1 year after Georgia reported its first coronavirus cases, the state’s total reaches 819,730

Since beginning of pandemic, Clinch, Pierce and Ware county among hardest hit

Vietnam veteran Robert Ingram, 74, on West Broad Street adjusts a face mask in downtown Sparta, Georgia in this file photo from May 2020. (Curtis Compton, Atlanta Journal-Constitution)

The Georgia Department of Public Health reported 1,227 new confirmed cases of COVID-19 in the state on Monday -- one year to the day after Gov. Brian Kemp announced the state’s first cases.

This brings the total to 819,730 confirmed cases in the state since the pandemic began. At least 15,148 coronavirus-related deaths have been reported across the state, including 80 new deaths added Monday on the state’s status report. One of those additional deaths was in Ware County.

The state reported 50 additional hospitalizations Monday, bringing the total for the year to 56,089.

Over the past year, Georgia has tested 7,215,169 people for coronavirus. The state’s percent positive tests on Monday as 11%.

Over the year since the pandemic reached Georgia, about one of every 13 residents have tested positive for coronavirus.

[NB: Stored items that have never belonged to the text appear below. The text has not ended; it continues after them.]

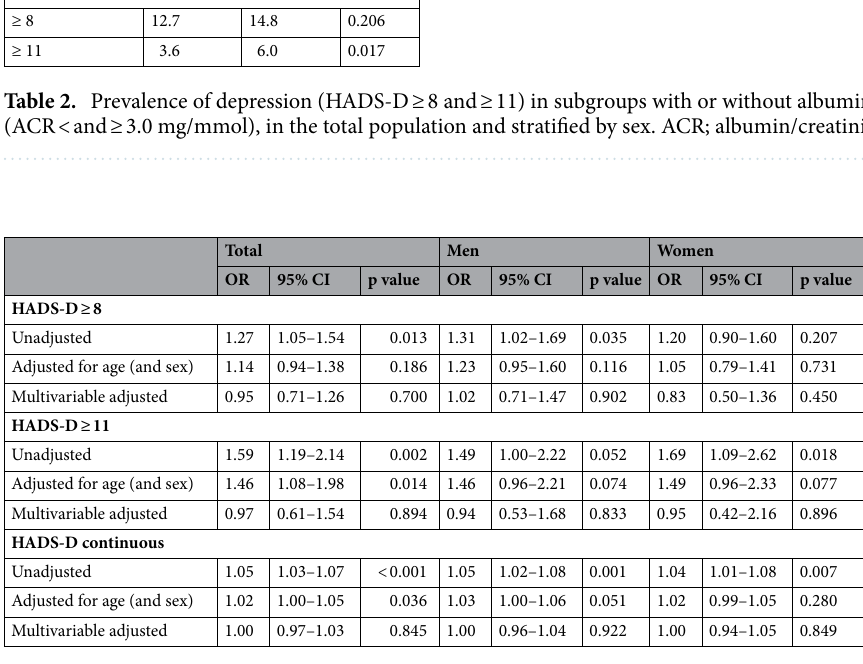
Table 3. Odds ratio (OR) for moderately increased albuminuria (ACR ≥ 3.0 mg/mmol) according to different HADS-D subgroups/scores. Mulitvariable adjusted for age, sex (in the total population), systolic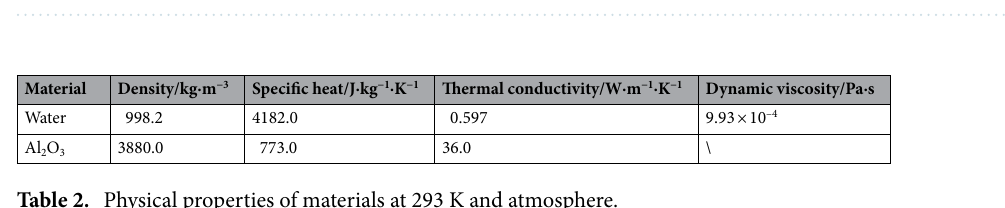
Table 1. The list of geometric constants.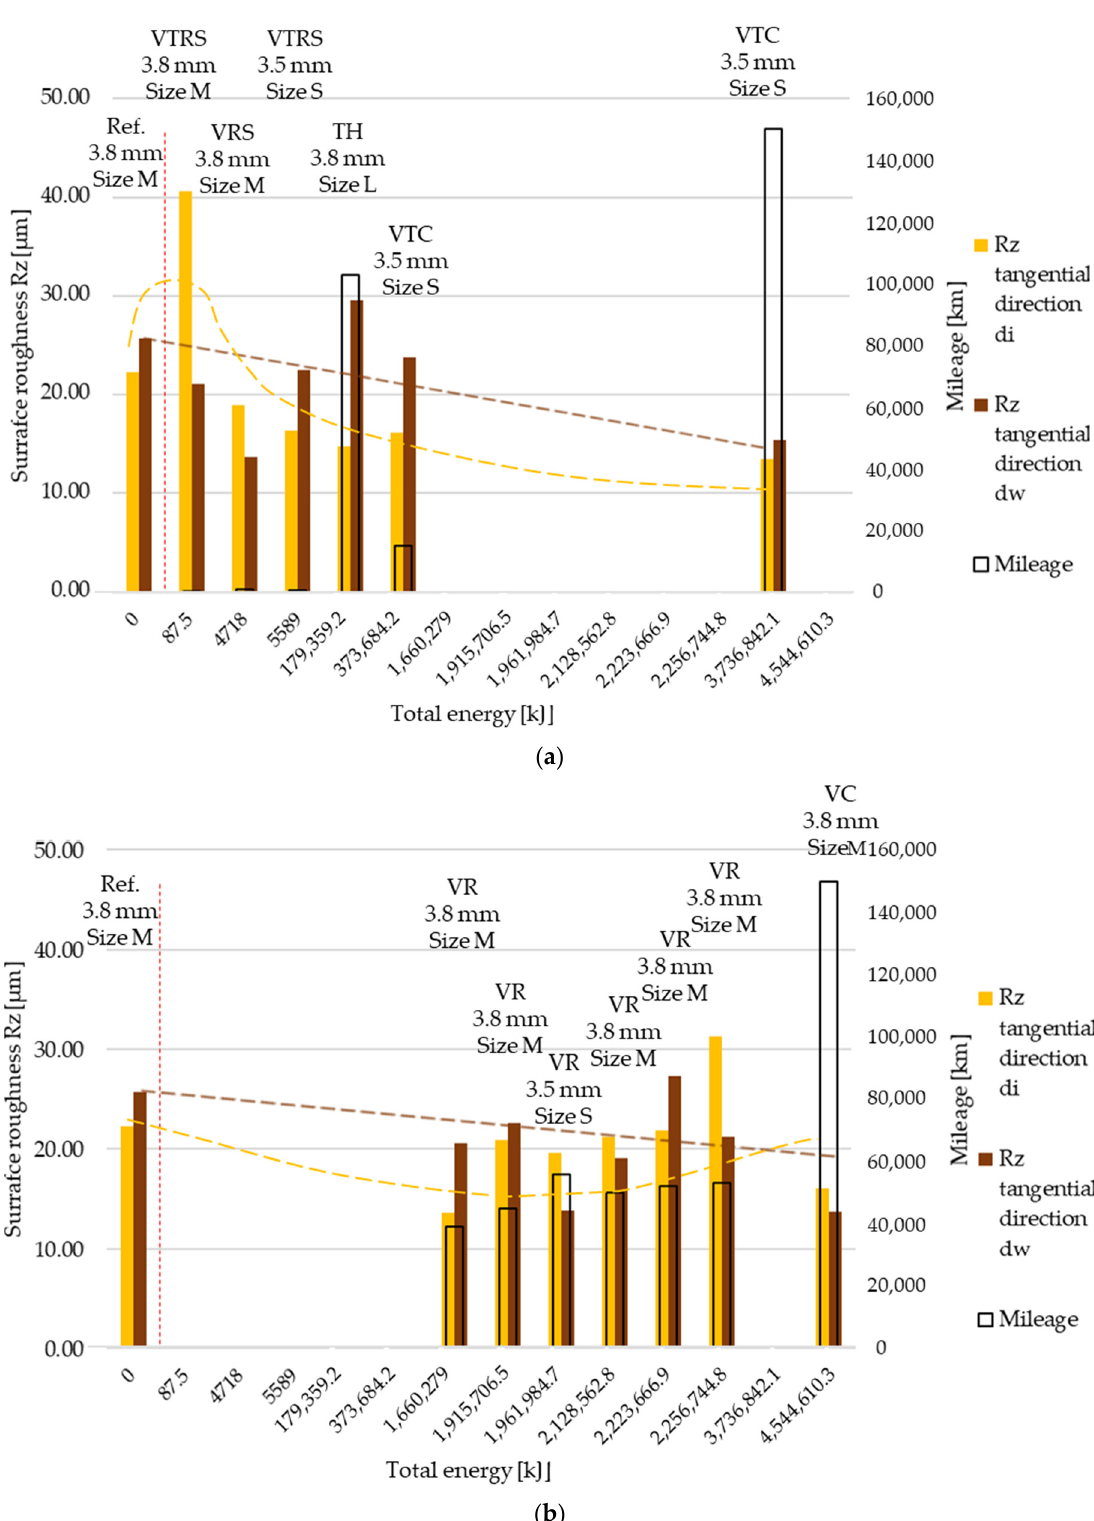
Figure 8. ( a ) Rz surface roughness values, tangential direction–trend 1: clutch killer tests. ( b ) Rz surface roughness values, tangential direction–trend 2: moderate tests.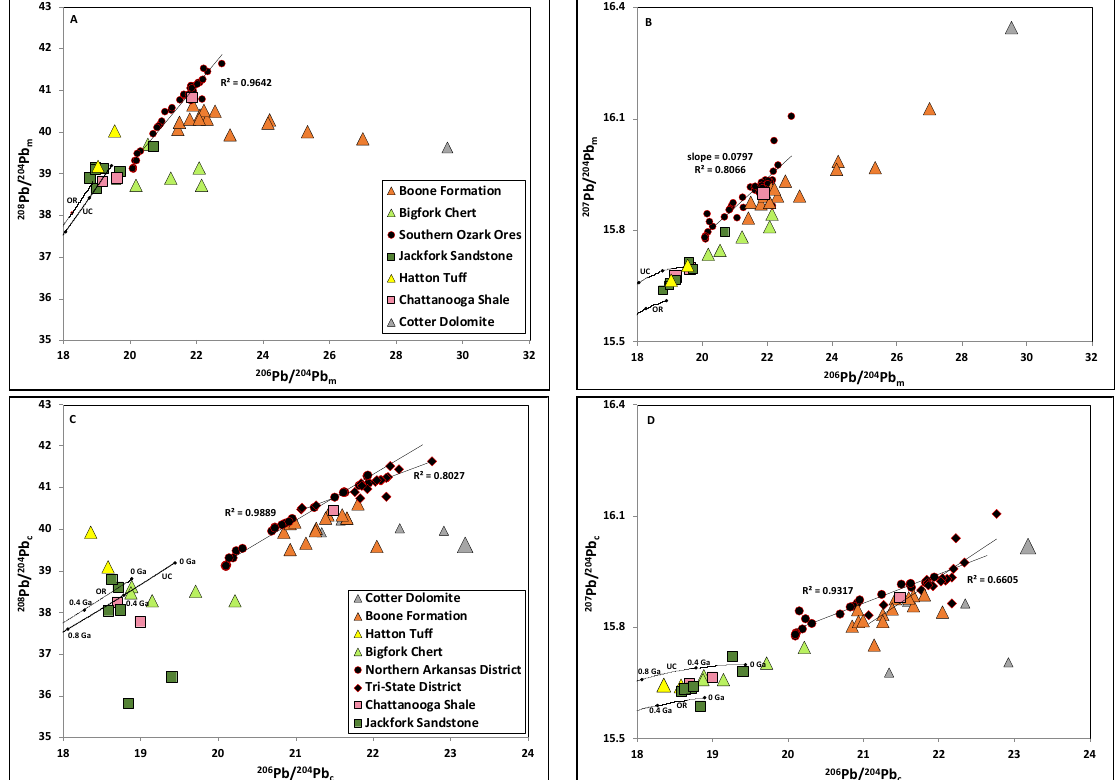
Figure 6. Measured ( A , B ) and age-corrected ( C , D ) Pb isotope ratios of analyzed samples. Additionally shown are published results of Chattanooga Shale [9], Jackfork Sandstone [10], and MVT ores from the Northern Arkansas and the Tri-State mining districts [9,28,80]. Linear trends through the MVT ores from the southern Ozark region ( A , B ), Northern Arkansas ( C , D ), and Tri-State ( C , D ) are also displayed. The average orogene (OR) and upper crust (UC) growth curves are included [81]. In total, four of the Cotter Dolomite samples with µ ( 238 U/ 204 Pb) values over 200 have been omitted from the measured Pb isotope plots ( A , B ) and represented with smaller symbols on the age-corrected Pb isotope plots ( C , D ). Overall, the tripolitic chert samples of the Boone Formation have lower measured 208 Pb/ 204 Pb and 207 Pb/ 204 Pb values for a given 206 Pb/ 204 Pb compared to the MVT ores (Figure 6A,B). Except for the Hatton Tuff, all analyzed samples plot to the right of both growth curves, with the Cotter Dolomite samples displaying the highest 207 Pb/ 204 Pb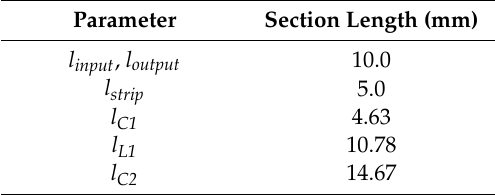
Table 4. Stripline homogenous filter section length.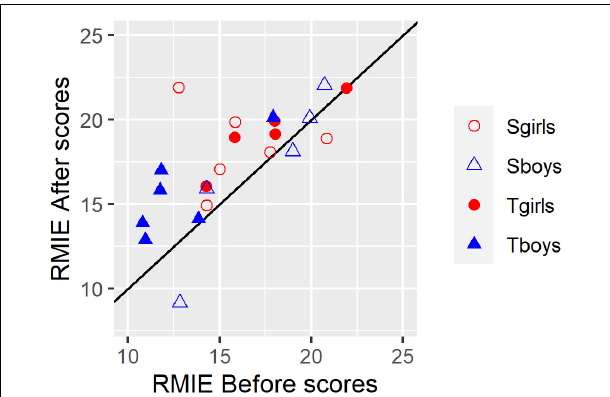
FIGURE 3 | Reading the Mind in the Eyes Test Before and After scores for each of 22 participants. Symbols indicate subgroups. Filled symbols: Turn-taking. Open symbols: Synchrony. Red circles: girls. Blue triangles: boys. Datapoints with identical values are slightly offset on the x -axis so they can be seen. The solid black diagonal line shows x = y , i.e., a symbol appearing on this line indicates no change between Before and After Scores. Higher After than Before scores lie above the line, and lower ones lie below the line.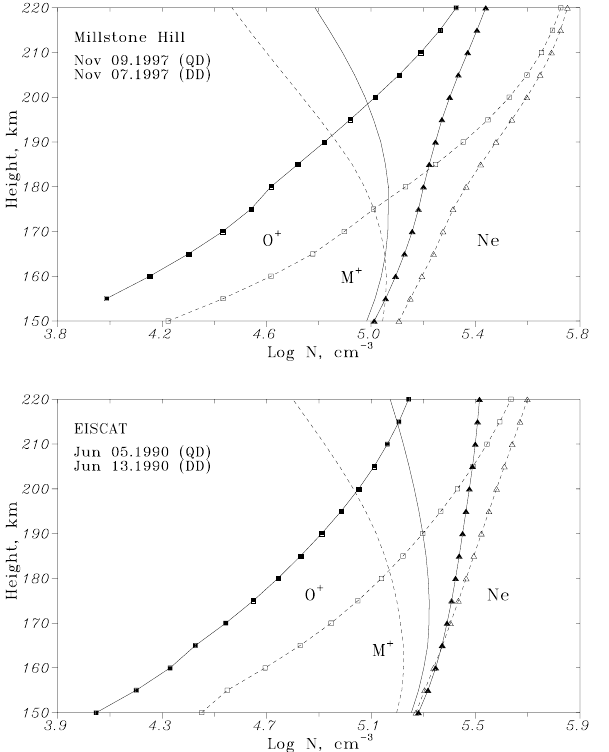
Fig. 4. Same as Fig. 3, but a simple analytical approach (Eq. 4) was used in the calculations. Note a close resemblance with Fig.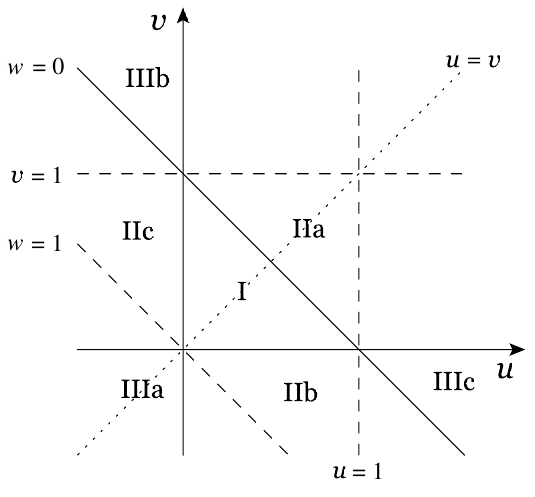
Figure 1. Kinematics of the three-point form factor in the ( u, v ) plane, where w = 1 − u − v . The Euclidean region is the triangle 0 < u, v, w < 1 , and the solid edges bounding it correspond to the near-collinear limits where the FFOPE data can be accessed. The other physical regions are described further in the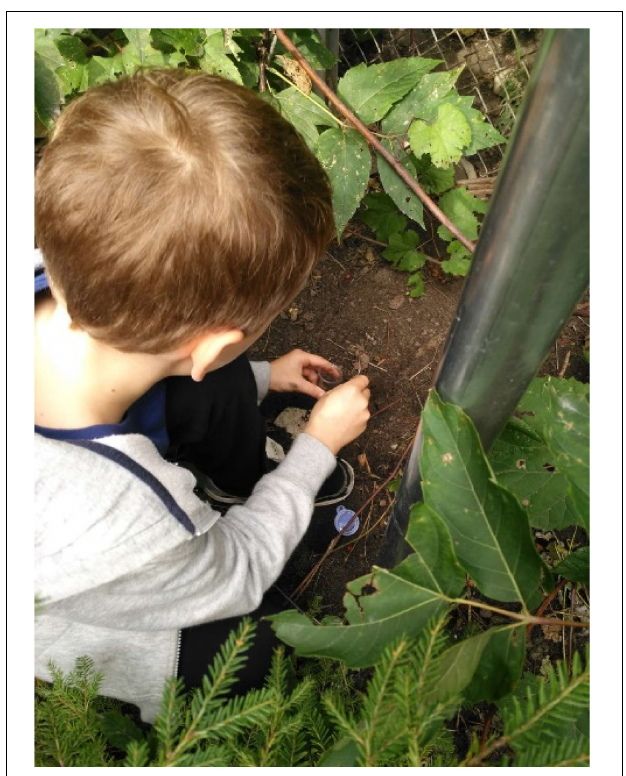
FIGURE 5 | A grade 3 student collecting a soil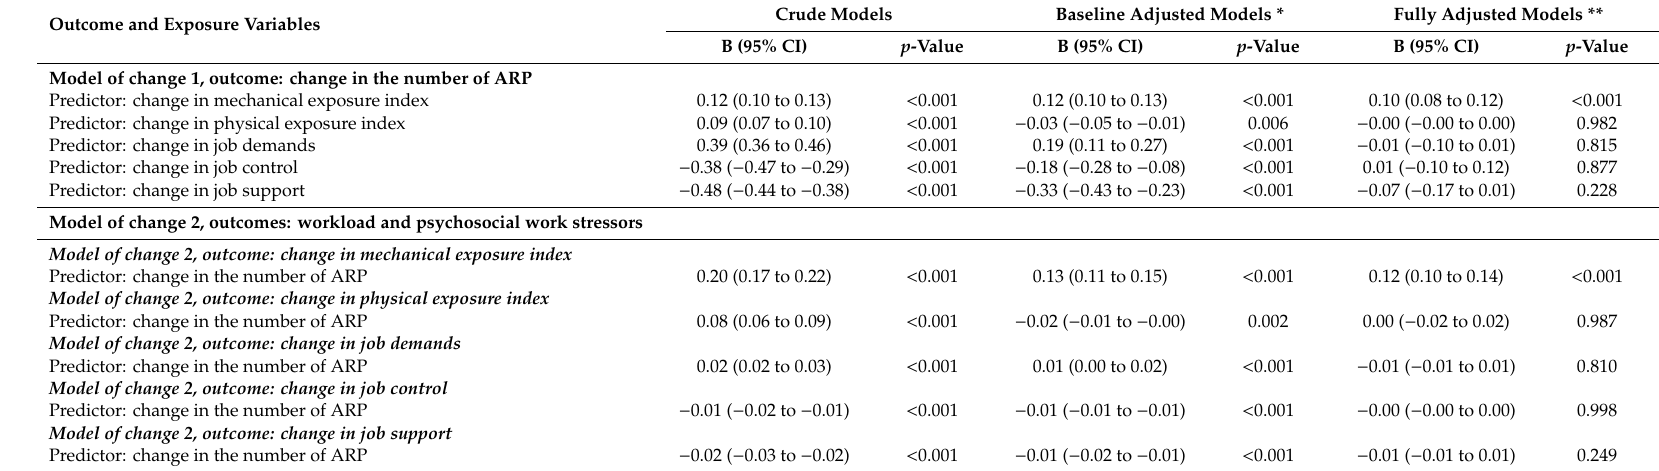
Table 6. Model of changes over time between workload, psychosocial work stressors, and the number of anatomical pain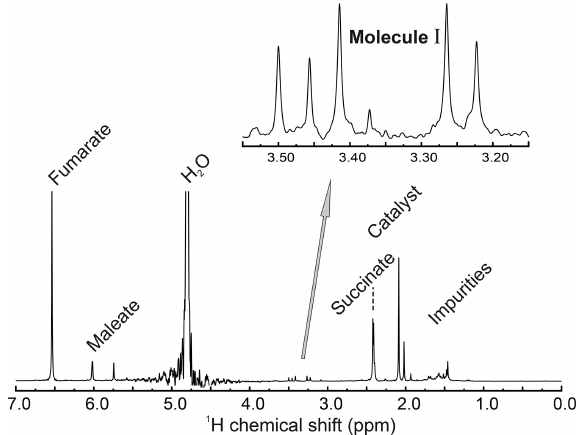
Figure A1. Full 1 H NMR spectrum (400MHz) of the reaction so- lution after hydrogenation, taken at a temperature of 298K. An ex- panded view of the methylene region is shown. This shows four peaks from the inequivalent methylene protons of the reaction prod- uct I as well as an additional peak at 3.50ppm from the achiral decomposition product of I (see Supplement). The small peak at 3.37ppm is unassigned. The spectrum shows peaks from several other substances, including fumarate, succinate, and maleate, as well as the hydrogenation catalyst.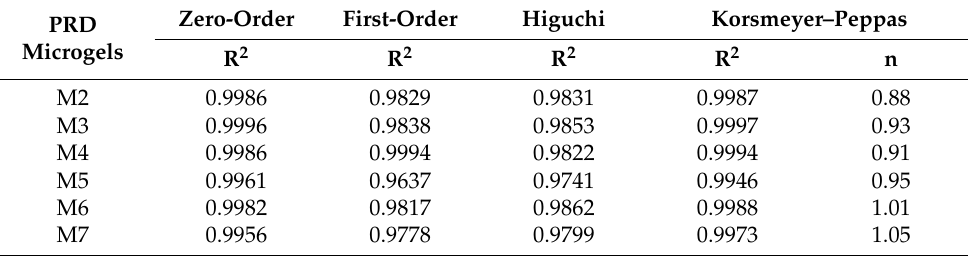
Table 12. Values of calculated coefficient of determination (R 2 ) and exponent of release mechanism (n) from the release data of M 2-7 microgels using the zero-order, first-order, Higuchi, and Korsmeyer– Peppas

Among the Southeast Georgia counties, Ware, Clinch and Pierce counties have been among the hardest hit, according to state data. One in every seven people in Clinch County has tested positive for the virus, while one in eight in both Pierce and Ware counties have had COVID-19. By contrast, only one in 15 people in Camden County have tested positive.

On Thursday afternoon, a parade was held in Kingsland to honor Lalonee Gibbs. (Special to WJXT)

One of the 382 people who died of the virus in Southeast Georgia over the past year was 45-year-old Lalonee Gibbs, a Camden County school bus driver. His 20-year career was honored with a parade that passed right by the house of Linda Thompson, Gibb’s mother.

“I never would have believed it in a million years I’d be burying one of my children, because I was so sure they would bury me,” Thompson told Tarik Minor on Monday. “Whatever he did for you, he did it with a smile -- a big infectious smile -- and he did it from the heart.”

Like so many families across our area, Thompson was unable to see her son before he died because of coronavirus safety protocols.

On Monday, Georgia reported 2,060,352 vaccines have been given in the state, with nearly 1.3 people having received their first dose and almost 778,318 have both shots.